As part of her research, Freedman interviewed 31 OB-GYNs at Catholic hospitals across the country. She says Fenmore's concerns are common.

"It was the first thing that came to most of their minds, the frustration over not being able to offer tubal ligations," she says.

In response to a request for an interview, Providence provided a written statement in which the hospital says it provides high-quality health care that’s rooted in its mission, tradition, ethics and science.

Lori Dangberg, vice president of the Alliance of Catholic Health Care, which lobbies on behalf of the state's Catholic hospitals, says doctors who work at these facilities have to commit in writing to abide by their bylaws. And, she adds, periodically they have to renew that commitment.

"So that gives them the opportunity to understand what are the practices and decide if they want to continue to practice at the facility, if our morals and values align with how they want to practice," Dangberg says.

Fenmore says he continues working at Providence because, aside from this one issue, it provides great care. And he's got his workaround, via his privileges at West Hills.

Accepting a "framework of religious restrictions"

Not all of Fenmore's OB-GYN colleagues at Providence are critical of the hospital's religious restrictions.

On a recent morning Dr. Taaly Silberstein meets a new patient – a college student who wants to start using birth control.

They're meeting in Silberstein’s private office, a few blocks from Providence. Here, she can prescribe birth control. But at Providence, Silberstein respects the rules, including the one about tubal ligations.

"If that was truly the only method of contraception, I would probably kick and scream – that would be really bad," she says. "But since there are good, alternative methods of contraception, to me, it's not a horrible thing. I understand."

Part of that understanding stems from Silberstein's own faith: She's an Orthodox Jew.

"I understand practicing your life in general within the framework of religious restrictions," she says. "Whether I agree or not, I respect that way of handling life."

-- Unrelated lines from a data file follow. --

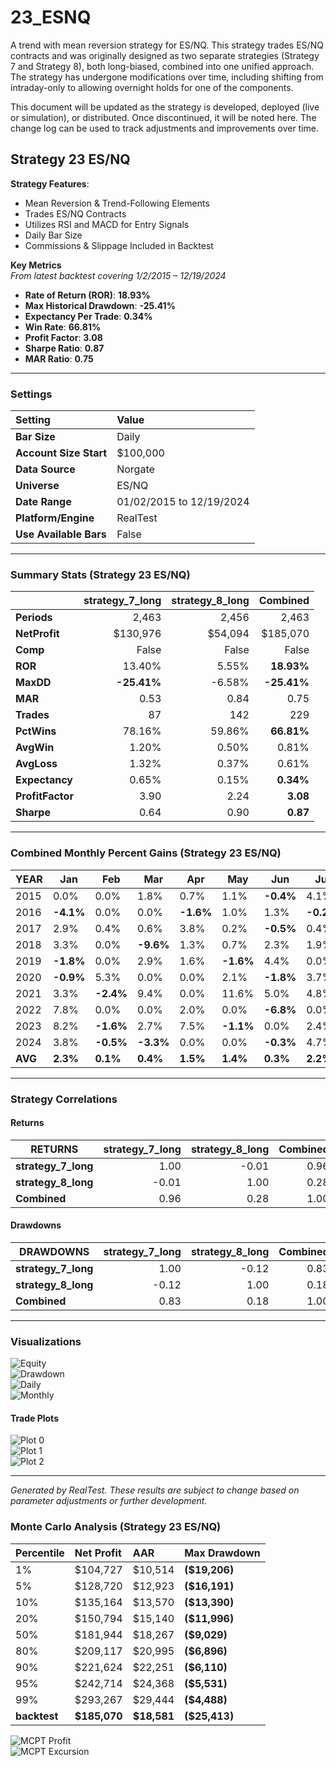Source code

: # 23_ESNQ

A trend with mean reversion strategy for ES/NQ. This strategy trades ES/NQ contracts and was originally designed as two separate strategies (Strategy 7 and Strategy 8), both long-biased, combined into one unified approach. The strategy has undergone modifications over time, including shifting from intraday-only to allowing overnight holds for one of the components.

This document will be updated as the strategy is developed, deployed (live or simulation), or distributed. Once discontinued, it will be noted here. The change log can be used to track adjustments and improvements over time.

## Strategy 23 ES/NQ

**Strategy Features**:

- Mean Reversion & Trend-Following Elements
- Trades ES/NQ Contracts
- Utilizes RSI and MACD for Entry Signals
- Daily Bar Size
- Commissions & Slippage Included in Backtest

**Key Metrics**  
_From latest backtest covering 1/2/2015 – 12/19/2024_

- **Rate of Return (ROR)**: **18.93%**
- **Max Historical Drawdown**: **-25.41%**
- **Expectancy Per Trade**: **0.34%**
- **Win Rate**: **66.81%**
- **Profit Factor**: **3.08**
- **Sharpe Ratio**: **0.87**
- **MAR Ratio**: **0.75**

---

### Settings

| Setting                | Value                    |
| :--------------------- | :----------------------- |
| **Bar Size**           | Daily                    |
| **Account Size Start** | $100,000                 |
| **Data Source**        | Norgate                  |
| **Universe**           | ES/NQ                    |
| **Date Range**         | 01/02/2015 to 12/19/2024 |
| **Platform/Engine**    | RealTest                 |
| **Use Available Bars** | False                    |

---

### Summary Stats (Strategy 23 ES/NQ)

|                  | strategy_7_long | strategy_8_long |    Combined |
| :--------------- | --------------: | --------------: | ----------: |
| **Periods**      |           2,463 |           2,456 |       2,463 |
| **NetProfit**    |        $130,976 |         $54,094 |    $185,070 |
| **Comp**         |           False |           False |       False |
| **ROR**          |          13.40% |           5.55% |  **18.93%** |
| **MaxDD**        |     **-25.41%** |          -6.58% | **-25.41%** |
| **MAR**          |            0.53 |            0.84 |        0.75 |
| **Trades**       |              87 |             142 |         229 |
| **PctWins**      |          78.16% |          59.86% |  **66.81%** |
| **AvgWin**       |           1.20% |           0.50% |       0.81% |
| **AvgLoss**      |           1.32% |           0.37% |       0.61% |
| **Expectancy**   |           0.65% |           0.15% |   **0.34%** |
| **ProfitFactor** |            3.90 |            2.24 |    **3.08** |
| **Sharpe**       |            0.64 |            0.90 |    **0.87** |

---

### Combined Monthly Percent Gains (Strategy 23 ES/NQ)

| YEAR | Jan    | Feb    | Mar     | Apr    | May    | Jun    | Jul    | Aug    | Sep    | Oct    | Nov    | Dec    | **TOTAL** | MaxDD    |
| ---- | ------ | ------ | ------- | ------ | ------ | ------ | ------ | ------ | ------ | ------ | ------ | ------ | --------- | -------- |
| 2015 | 0.0%   | 0.0%   | 1.8%    | 0.7%   | 1.1%   | **-0.4%** | 4.1%   | **-2.2%** | 0.0%   | 0.0%   | 3.2%   | **-1.0%** | **7.3%**  | -8.4%    |
| 2016 | **-4.1%** | 0.0%   | 0.0%   | **-1.6%** | 1.0%   | 1.3%   | **-0.2%**| 0.0%   | 5.1%   | **-2.1%**| 2.8%   | 2.8%   | **5.0%**  | -6.8%    |
| 2017 | 2.9%   | 0.4%   | 0.6%   | 3.8%   | 0.2%   | **-0.5%** | 0.4%   | 2.7%   | 1.3%   | 1.5%   | 4.8%   | 0.0%   | **18.1%** | -0.8%    |
| 2018 | 3.3%   | 0.0%   | **-9.6%**| 1.3%   | 0.7%   | 2.3%   | 1.9%   | 2.7%   | 2.3%   | **-5.6%**| 0.0%   | **-2.5%**| **-3.3%** | -17.5%   |
| 2019 | **-1.8%**| 0.0%  | 2.9%   | 1.6%   | **-1.6%** | 4.4%   | 0.0%   | **-4.7%**| 0.0%   | **-0.1%**| **-0.3%**| 2.2%   | **2.5%**  | -14.3%   |
| 2020 | **-0.9%**| 5.3%  | 0.0%   | 0.0%   | 2.1%   | **-1.8%** | 3.7%   | **-0.2%**| 3.8%   | 1.8%   | 4.2%   | 1.5%   | **19.5%** | -3.6%    |
| 2021 | 3.3%   | **-2.4%**| 9.4%   | 0.0%   | 11.6%  | 5.0%   | 4.8%   | **-0.7%**| 5.1%   | 8.9%   | 0.0%   | 0.0%   | **44.8%** | -11.0%   |
| 2022 | 7.8%   | 0.0%   | 0.0%   | 2.0%   | 0.0%   | **-6.8%** | 0.0%   | 6.9%   | **-3.9%**| 18.9%  | 3.6%   | **-2.3%**| **26.2%** | -25.4%   |
| 2023 | 8.2%   | **-1.6%**| 2.7%   | 7.5%   | **-1.1%** | 0.0%   | 2.4%   | 6.2%   | **-2.0%**| **-1.2%**| 12.4%  | 6.5%   | **40.0%** | -18.8%   |
| 2024 | 3.8%   | **-0.5%**| **-3.3%**| 0.0%   | 0.0%   | **-0.3%** | 4.7%   | 0.0%   | 0.0%   | 4.9%   | 14.6%  | 1.2%   | **25.0%** | -6.9%    |
| **AVG** | **2.3%** | **0.1%** | **0.4%** | **1.5%** | **1.4%** | **0.3%** | **2.2%** | **1.1%** | **1.2%** | **2.7%** | **4.5%** | **0.8%** | **18.5%** | **-11.3%** |

---

### Strategy Correlations

#### Returns

| RETURNS           | strategy_7_long | strategy_8_long | Combined |
| ----------------- | --------------: | --------------: | --------:|
| **strategy_7_long** | 1.00          | -0.01           | 0.96     |
| **strategy_8_long** | -0.01         | 1.00            | 0.28     |
| **Combined**       | 0.96           | 0.28            | 1.00     |

#### Drawdowns

| DRAWDOWNS         | strategy_7_long | strategy_8_long | Combined |
| ----------------- | --------------: | --------------: | --------:|
| **strategy_7_long** | 1.00          | -0.12           | 0.83     |
| **strategy_8_long** | -0.12         | 1.00            | 0.18     |
| **Combined**       | 0.83           | 0.18            | 1.00     |

---

### Visualizations

![Equity](images/graph2.png)  
![Drawdown](images/graph3.png)  
![Daily](images/graph5.png)  
![Monthly](images/graph7.png)

#### Trade Plots

![Plot 0](images/plot0.png)  
![Plot 1](images/plot1.png)  
![Plot 2](images/plot2.png)

---

*Generated by RealTest. These results are subject to change based on parameter adjustments or further development.*  

### Monte Carlo Analysis (Strategy 23 ES/NQ)

| Percentile   | Net Profit   | AAR         | Max Drawdown  |
| :----------- | :----------- | :---------- | :------------ |
| 1%           | $104,727     | $10,514     | **($19,206)** |
| 5%           | $128,720     | $12,923     | **($16,191)** |
| 10%          | $135,164     | $13,570     | **($13,390)** |
| 20%          | $150,794     | $15,140     | **($11,996)** |
| 50%          | $181,944     | $18,267     | **($9,029)**  |
| 80%          | $209,117     | $20,995     | **($6,896)**  |
| 90%          | $221,624     | $22,251     | **($6,110)**  |
| 95%          | $242,714     | $24,368     | **($5,531)**  |
| 99%          | $293,267     | $29,444     | **($4,488)**  |
| **backtest** | **$185,070** | **$18,581** | **($25,413)** |

![MCPT Profit](images/plot4.png)  
![MCPT Excursion](images/plot5.png)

Silberstein points out that the hospital will approve a tubal ligation if it determines that another pregnancy could pose a serious health risk. Its ethics committee has approved the procedure for two of Silberstein's patients: One who had preeclampsia, another who was diabetic.

"The only time I was denied is a woman who had serious postpartum depression and just didn't want to go through it again," she says. "So for them, I guess it wasn't a compelling enough reason."

Meanwhile, the judge in the Redding lawsuit refused to force Mercy Medical Center to tie the woman's tubes after her C-section last month. But her suit is moving forward. Its outcome could affect whether doctors at California's Catholic hospitals will have to keep finding ways to work around restrictions on reproductive care.